Reading Lolita in Tehran Review

By | January 4, 2012

Reading Lolita in Tehran
By: Azar Nafisi

Paige’s Rating: (1) of 5
Recommended for: History- Non-Fiction Readers

Every Thursday morning for two years in the Islamic Republic of Iran, a bold and inspired teacher named Azar Nafisi secretly gathered seven of her most committed female students to read forbidden Western classics. As Islamic morality squads staged arbitrary raids in Tehran and fundamentalists seized hold of the universities, the girls in Azar Nafisi’s living room risked removing their veils and immersed themselves in the worlds of Jane Austen, F. Scott Fitzgerald, Henry James, and Vladimir Nabokov. 

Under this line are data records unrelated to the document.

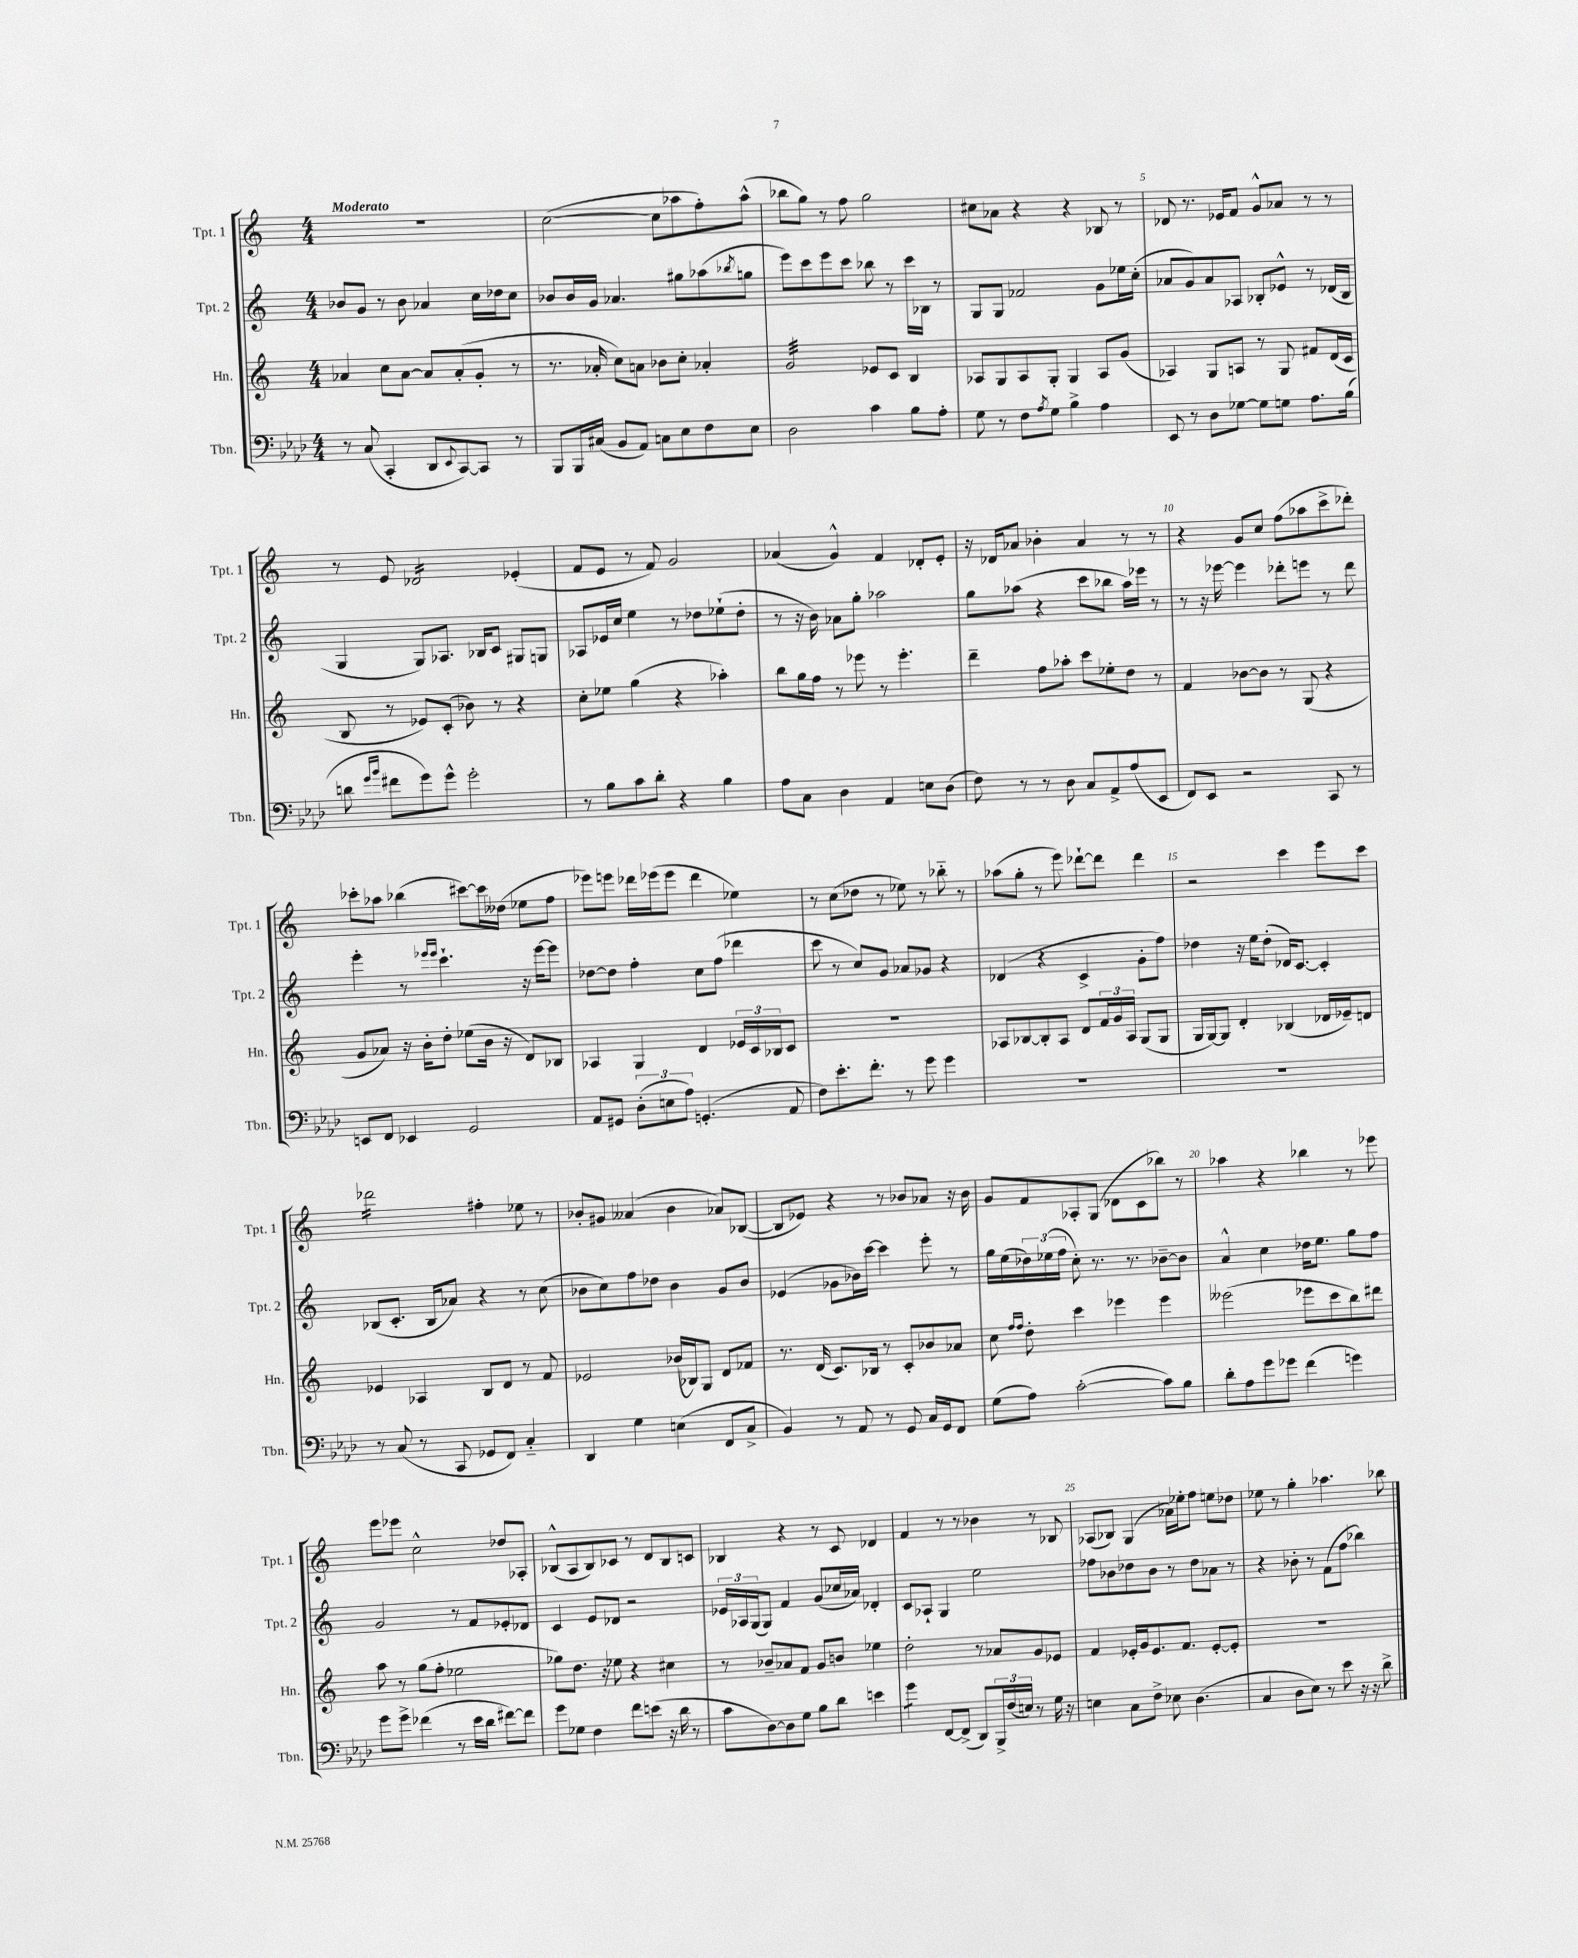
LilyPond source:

<<
\new StaffGroup <<
\new Staff = "s0" \with { instrumentName = "Tpt. 1" shortInstrumentName = "Tpt. 1" } {
    \clef treble \key c \major \numericTimeSignature \time 4/4 \tempo "Moderato"
    R1 |
    c''2~( c''8 aes''8 f''8-.) aes''8-^( |
    bes''8 g''8) r8 f''8 g''2 |
    cis''8 aes'8 r4 r4 bes8 r8 |
    des'8 r8. ees'16 f'8 g'8-^ aes'8 r8 r8 |
    r8 e'8 des'2:16 ees'4-.( |
    f'8 e'8 r8 f'8) g'2 |
    aes'4( g'4-^) f'4 des'8-. e'8-. |
    r16 des'16 aes'8 bes'4-. aes'4 r8 r8 |
    r4 g'8 c''8 f''8( aes''8 c'''8-> des'''8-.) |
    ces'''8-. aes''8 bes''4( cis'''8~) cis'''16 deses''16( ees''8 f''8 |
    ees'''8) e'''8 des'''16 ees'''16( ees'''8 des'''4 ees''4) |
    r8 c''8( des''8 r8 ees''8) r8 bes''8-_ r8 |
    aes''8( g''8-. r8 e'''8) des'''8~-! des'''8 des'''4 |
    r2 c'''4 e'''8 c'''8 |
    des'''2:16 fis''4-. ees''8 r8 |
    bes'8-. gis'8 aeses'4( bes'4 aes'8) bes8~( |
    bes8 ees'8) r4 r8 bes'8 aes'8 r16 bes'16 |
    g'8 f'8 aes8-. g8( des'8 c'8 bes''8) r8 |
    aes''4 r4 bes''4 r8 ees'''8 |
    e'''8 ees'''8 c''2-^ des''8 aes8-. |
    bes8-^( a8 bes8) ces'8 r8 d'8 bes8 c'8 |
    bes4 r4 r8 c'8 des'4 |
    f'4 r8 r8 bes'4 r8 bes8 |
    aes8( bes8) g4( aes'16) ees''16-. f''8 e''8 des''8 |
    ees''8 r8 g''4-. aes''4. bes''8 \bar "|." |
}
\new Staff = "s1" \with { instrumentName = "Tpt. 2" shortInstrumentName = "Tpt. 2" } {
    \clef treble \key c \major \numericTimeSignature \time 4/4
    bes'8 g'8 r8 bes'8 aes'4 c''16 des''16 c''8 |
    bes'8 bes'16 g'16 aes'4. gis''8 aes''8( \acciaccatura { bes''8 } g''8 |
    e'''8) c'''8 e'''8 c'''8 bes''8 r8 c'''16 bes16 r8 |
    g8 g8 fes'2 g'8 ees''16 c''16-.( |
    aes'8 g'8) aes'8 aes8 bes8-. ees'8-^ r8 des'16( bes16 |
    g4 g8) aes8. bes16 c'8 gis8 g8 |
    aes8 ees'16 c''16 e''4 r8 des''8 ees''8-!( des''8-. |
    r8 r16 b'16) aes'8 g''8-. aes''2 |
    g''8 aes''8( r4 c'''8 bes''8 aes''16) ees'''16 r8 |
    r8 r16 ees'''16~ ees'''4 des'''8-. e'''8 r8 des'''8 |
    e'''4-. r8 \grace { ees'''16 ees'''16 } c'''4.-! r16 ees'''16~ ees'''8 |
    des''8~ des''8 f''4-. c''8 f''8( des'''4 |
    c'''8 r8 c''8) g'8 aes'8 ges'8 r4 |
    des'4( r4 c'4-> g'8-. f''8) |
    des''4 r16 e''16 des''8-.( des'16) c'8.~ c'4-. |
    bes8( c'8.-. bes16 aes'8) r4 r8 c''8( |
    bes'8 c''8) f''8 des''8 bes'4 g'8 bes'8 |
    ees'4( ges'8 bes'16) c'''16~ c'''4 e'''8-. r8 |
    g''16 e''16( \tuplet 3/2 { des''16) ees''16( f''16 } c''8-.) r8. r8. bes'8~-- bes'8 |
    a'4-^ c''4 des''16 e''8. g''8 f''8 |
    g'2 r8 f'8 ees'8-. des'8 |
    c'4 e'8 des'8 r2 |
    \tuplet 3/2 { ees'16 aes16 g16( } g8) f'4 g'8( ces''16 aes'16) des'4-. |
    c'8 aes8-! g4 e''2 |
    fes''8 bes'8 des''8 bes'8 r8 des''8 aes'8 r8 |
    r4 bes'8-. r8 f'8( f''8 bes''4) \bar "|." |
}
\new Staff = "s2" \with { instrumentName = "Hn." shortInstrumentName = "Hn." } {
    \clef treble \key c \major \numericTimeSignature \time 4/4
    aes'4 c''8 aes'8~ aes'8 aes'8-.( g'8-. r8 |
    r8. aes'16-. c''8) a'8 bes'8 c''8-. aes'4-. |
    g'2:32 ees'8 c'8 b4 |
    aes8 g8 aes8 g8-. g4 aes8 g'8( |
    aes4) g8 a8 r8 g8 fis'8 d'16( c'16 |
    b8 r8 ees'8) c'8-.( bes'8) r8 r4 |
    c''8-. ees''8 g''4( r4 aes''4-.) |
    b''8 g''16 f''16 r8 ees'''8 r8 ees'''4.-. |
    d'''4-- f''8 aes''8-. c'''8 ees''8-. d''8 r8 |
    f'4 bes'8~ bes'8 r8 g8( r4 |
    g'8 aes'8) r16 b'16-. d''8-. ees''8( b'16 r16 d'8) bes8 |
    aes4 g4 d'4 \tuplet 3/2 { ees'16 c'16 bes16 } c'8 |
    r1 |
    aes8 bes8~ bes8-. aes8 d'8 \tuplet 3/2 { f'16 g'16 aes16 } g8( g8 |
    g16 g16~) g8 d'4-. bes4( des'16 ees'16--) d'8 |
    ees'4 aes4 b8 d'8 r8 f'8 |
    ees'2 bes'16( bes16) g8 d'8 fes'8 |
    r8. d'16( c'8.) bes16 r8 c'8-. bes'8 aes'8 |
    c''8 \grace { f''16 f''16 } d''8-. c'''4 ees'''4 ees'''4 |
    eeses'''2( ees'''8 c'''8 b''8) dis'''8 |
    a''8 r8 g''8( f''8-. ees''2 |
    ges''8) d''8. r16 ees''8 r4 cis''4 |
    r8 bes'8-- aes'8 f'8 g'8 b'8 ees''4 |
    d''2-. r8 aes'8 g'8 ees'8 |
    f'4 ees'16-. g'16 ees'8. f'8. ees'8~-. ees'8-. |
    R1 \bar "|." |
}
\new Staff = "s3" \with { instrumentName = "Tbn." shortInstrumentName = "Tbn." } {
    \clef bass \key aes \major \numericTimeSignature \time 4/4
    r8 c8( c,4-. des,8 \appoggiatura { ees,8 } c,8~) c,8 r8 |
    bes,,8 bes,,16 cis16( bes,8 aes,8) c8 ees8 f8 ees8 |
    des2 c'4 bes8 aes8-. |
    g8 r8 f8 \acciaccatura { aes8 } g8 bes4-> aes4 |
    ees,8 r8 des8 ges8~ ges8 g8 aes8. bes16( |
    d'8 \grace { g'16 bes'16 } fis'8 g'8) g'8-^ g'2-. |
    r8 bes8 c'8 des'8-. r4 bes4 |
    aes8 c8 des4 aes,4 e8 des8( |
    f8) r8 r8 des8 c8 aes,8-> aes8( ees,8 |
    f,8) ees,8 r2 c,8 r8 |
    e,8 f,8 ees,4 g,2 |
    aes,8 gis,8 \tuplet 3/2 { des8-.( e8 aes8) } g,4.-.( aes,8 |
    f8) ees'8.-. f'8.-. r8 g'8 g'4 |
    R1 |
    R1 |
    r8 c8( r8 c,8 ges,8 f,8) c4-_ |
    des,4 g4 e4( f,8 c8-> |
    bes,4) r8 aes,8 r8 g,8 c16 g,16 f,8 |
    g8( aes8) c'2~-.( c'8) bes8 |
    des'8-. aes8 g'8 ges'8 f'4( g'4) |
    g'8 g'8-> fes'4( r8 ees'16 des'16 fis'8~) fis'8 |
    g'8 ges8 f4 f'8 e'8( r16 des'16 r8 |
    c'8 des8~) des8 g8 bes8 des'8 e'4 |
    g'4:8 f,8~ f,8->( des,8) \tuplet 3/2 { bes,,16-> f16( e16) } r8 g16 r16 |
    e4 c8 f8-> ees8 des4.( |
    c4 des8 ees8) r8 ees'8 r16 r16 des'8-> \bar "|." |
}
>>
>>
\layout { \context { \Score \override BarNumber.break-visibility = ##(#f #t #t) barNumberVisibility = #(every-nth-bar-number-visible 5) } }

I really love literature as well as culture, so when I saw this book just hanging out on the shelf of a friend, I slipped it into my bag only to later say, “By the way, I grabbed a book to read.” I was excited for this one, but it ended up being a big let-down.

Nafisi, who was a college literature professor, begins the book by attempting to give the reader an image of the young student women who came to her house to secretly study literature, and attempts to show the reader how these women held quite different in religious, political and even social views. However, I found that Nafisi’s imagery got lost in other tangents and so the students instead seemed indistinguishable to me.

But the reason I really wanted to read the book was because I wanted a glimpse into Iran during and after the revolution. Yet even these events are very disjointed as Nafisi jumped from the present regime to flashback into the past and even sometimes flashes forward into a different time in her flashbacks. In what could have been a wonderful opportunity to highlight the Iranian Revolution and the effects it had on university life, instead became a jumbled time line of protest events, problematic students, bombings and reading in her living room.

At least the author gives us a plot that is interesting to read about, even if we are a bit lost and uninterested, right? No, not so much. I found myself asking what the plot was exactly. While Nafisi does share some stories of her students, the book essentially has two plots: one in which she clearly boasts about her knowledge of Western Literature, and one in which she laments about the difficulties arising from living in Iran with such a modern mind. Both these underlying, and yet perhaps they are the main, plots fail the reader. Nafisi talks about the books studied in her classes and expects the reader to have a working academic knowledge of them as well. Some of her analysis of the literature seems to be too deep and complex for the purpose it is serving in the novel, which is… well I think it was supposed to be to show a connection between Western Literature and Iranian life. And so with the Western Literature being taught to the readers, some refuge for the reader might be taken in the comparison to Iranian life. But the author again doesn’t describe this well and when she does, Nafisi is continual writing of herself and the hardships she faces with teaching narrow-minded students and the problems of being an independent woman in a male-dominated society. Her tone is one that is so whiney and egocentric, that I really wanted to give up on reading the book.

This book. The characters are basically faceless Iranian women who have stories to share but none of those stories are as important as the incessant crying of the author’s inability to save her faceless students mentally and physically from an oppressive regime. Instead, the author focuses on drawing out our pity for her situation and yet our awe in her ability to know so much about a single piece of literature. All of this is written in time that jumps forward and backward. Reading Lolita in Tehran is probably about as painful as actually reading Lolita in Tehran. My advice is skip it, really.